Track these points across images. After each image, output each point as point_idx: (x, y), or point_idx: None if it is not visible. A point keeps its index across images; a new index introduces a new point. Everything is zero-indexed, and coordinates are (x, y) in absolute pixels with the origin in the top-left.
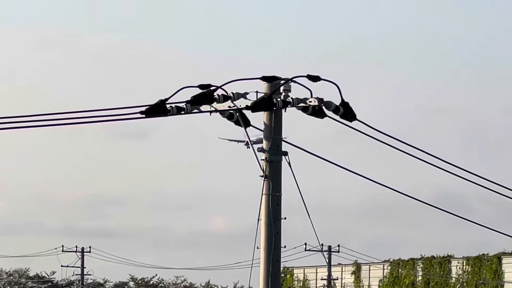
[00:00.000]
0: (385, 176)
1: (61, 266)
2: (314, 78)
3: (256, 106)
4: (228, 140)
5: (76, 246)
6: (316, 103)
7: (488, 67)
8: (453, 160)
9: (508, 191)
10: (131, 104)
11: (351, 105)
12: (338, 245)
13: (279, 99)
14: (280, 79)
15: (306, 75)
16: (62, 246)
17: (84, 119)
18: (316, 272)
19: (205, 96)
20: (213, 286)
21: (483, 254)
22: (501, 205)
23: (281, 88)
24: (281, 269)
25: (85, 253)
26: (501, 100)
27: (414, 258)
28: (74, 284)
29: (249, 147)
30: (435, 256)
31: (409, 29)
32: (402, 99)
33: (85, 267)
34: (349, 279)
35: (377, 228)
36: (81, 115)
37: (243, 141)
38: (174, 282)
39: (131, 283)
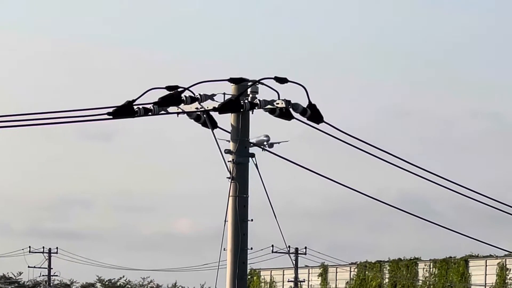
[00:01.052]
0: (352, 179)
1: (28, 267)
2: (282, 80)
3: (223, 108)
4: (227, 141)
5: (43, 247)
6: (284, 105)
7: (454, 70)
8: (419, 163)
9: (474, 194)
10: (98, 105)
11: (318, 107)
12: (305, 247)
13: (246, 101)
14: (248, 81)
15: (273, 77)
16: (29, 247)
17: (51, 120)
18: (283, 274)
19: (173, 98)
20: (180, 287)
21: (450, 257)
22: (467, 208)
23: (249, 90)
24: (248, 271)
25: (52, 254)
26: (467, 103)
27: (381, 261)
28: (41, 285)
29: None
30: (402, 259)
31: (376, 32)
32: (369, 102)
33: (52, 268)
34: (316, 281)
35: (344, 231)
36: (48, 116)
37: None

+-------+

» **REQUIRED WORK**
With the pictures left out, please output each line from the one containing "34: (349, 279)" through the end of the entries, exactly as it is.

» **SOLUTION BELOW**
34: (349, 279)
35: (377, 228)
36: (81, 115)
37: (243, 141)
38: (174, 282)
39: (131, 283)
[00:01.052]
0: (352, 179)
1: (28, 267)
2: (282, 80)
3: (223, 108)
4: (227, 141)
5: (43, 247)
6: (284, 105)
7: (454, 70)
8: (419, 163)
9: (474, 194)
10: (98, 105)
11: (318, 107)
12: (305, 247)
13: (246, 101)
14: (248, 81)
15: (273, 77)
16: (29, 247)
17: (51, 120)
18: (283, 274)
19: (173, 98)
20: (180, 287)
21: (450, 257)
22: (467, 208)
23: (249, 90)
24: (248, 271)
25: (52, 254)
26: (467, 103)
27: (381, 261)
28: (41, 285)
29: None
30: (402, 259)
31: (376, 32)
32: (369, 102)
33: (52, 268)
34: (316, 281)
35: (344, 231)
36: (48, 116)
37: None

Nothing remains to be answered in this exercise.